Paddling Gloves, Mitts, and Pogies
By Dave Costello
It's spring. The ice is off the lakes and the rivers are gushing with snowmelt– it's the best time of year to be on the water…if you can keep your hands warm enough to hold onto a paddle that is. And you're going to need gloves, mitts or pogies to do it.
Each style of hand warmer has its own distinct perks and problems, in different conditions and situations; so don't let anyone tell you which one's "better." They're all good–just for different things. It largely depends on your own personal preference and what sort of paddling you do, where, and when.
Here's the rundown on each:
The upside: Best suited for chilly to moderately cold-weather canoeing or kayaking, gloves aren't necessarily the warmest option (on account of radiant heat loss through the increased surface area that's created between the fingers), but offer your hands some insulation as well as the greatest amount of dexterity when NOT holding onto the paddle. A huge plus if you happen to lose your paddle or have to swim and haul yourself up onto a rock, or execute a rescue with a throw bag (which both mitts and pogies aren't especially well suited for–pogies: because they only keep your hands warm when they're on the paddle. Mitts: because you have almost no dexterity to begin with).
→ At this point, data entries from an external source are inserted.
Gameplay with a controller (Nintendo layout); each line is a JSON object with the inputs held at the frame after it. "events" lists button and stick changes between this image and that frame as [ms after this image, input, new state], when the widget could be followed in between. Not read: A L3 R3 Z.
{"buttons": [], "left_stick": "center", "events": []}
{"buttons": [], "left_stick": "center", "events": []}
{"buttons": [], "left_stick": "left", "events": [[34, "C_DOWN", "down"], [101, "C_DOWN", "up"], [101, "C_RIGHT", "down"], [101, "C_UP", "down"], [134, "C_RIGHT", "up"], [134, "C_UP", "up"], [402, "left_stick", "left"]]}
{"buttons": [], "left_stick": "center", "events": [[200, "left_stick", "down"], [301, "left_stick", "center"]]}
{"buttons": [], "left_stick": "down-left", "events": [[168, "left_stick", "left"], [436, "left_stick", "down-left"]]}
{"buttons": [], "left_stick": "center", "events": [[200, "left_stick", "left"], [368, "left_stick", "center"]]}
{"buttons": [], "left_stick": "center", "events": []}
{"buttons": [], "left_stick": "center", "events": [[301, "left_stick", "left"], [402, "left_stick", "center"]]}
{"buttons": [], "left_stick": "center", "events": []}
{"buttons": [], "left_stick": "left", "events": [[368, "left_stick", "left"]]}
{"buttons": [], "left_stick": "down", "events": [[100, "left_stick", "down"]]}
The downside: Gloves aren't typically as warm as either pogies or mitts, and–this is where personal preference comes into play–many feel that putting any material between their skin and paddle decreases their dexterity and paddle control.
The upside: Beyond a doubt the warmest option available, paddling mitts will keep your paws toasty on the water straight into January. Best suited for the coldest paddling conditions imaginable, mitts will keep your hands comfortable for the longest period of time, whether you're holding onto the paddle or not. Perfect for flatwater canoeing or kayaking, where the need for long-lasting warmth generally trumps hand dexterity.
The downside: You can open and shut your hand; that's it. Mitts are not highly recommended for whitewater on account of this, in case an emergency situation where you need to use your hands for anything but paddling arises. And again, there are always those that feel putting any material between their hands and the paddle is dubious at best. You decide for yourself.
The upside: Best suited for chilly to moderately cold whitewater and flatwater kayaking (they don't work so well on canoe paddles, sorry), pogies allow you to keep your hands in direct contact with the paddle, giving you maximum dexterity, while still keeping them warm. If maintaining control of your paddle is your top priority, pogies are the way to go.
The downside: As soon as you take your hands out of the pogies, which are attached to the paddle, your hands aren't protected or being kept warm any more. A potentially serious problem if the weather conditions are cold enough and you loose your paddle, have to portage, or do anything besides paddle your boat.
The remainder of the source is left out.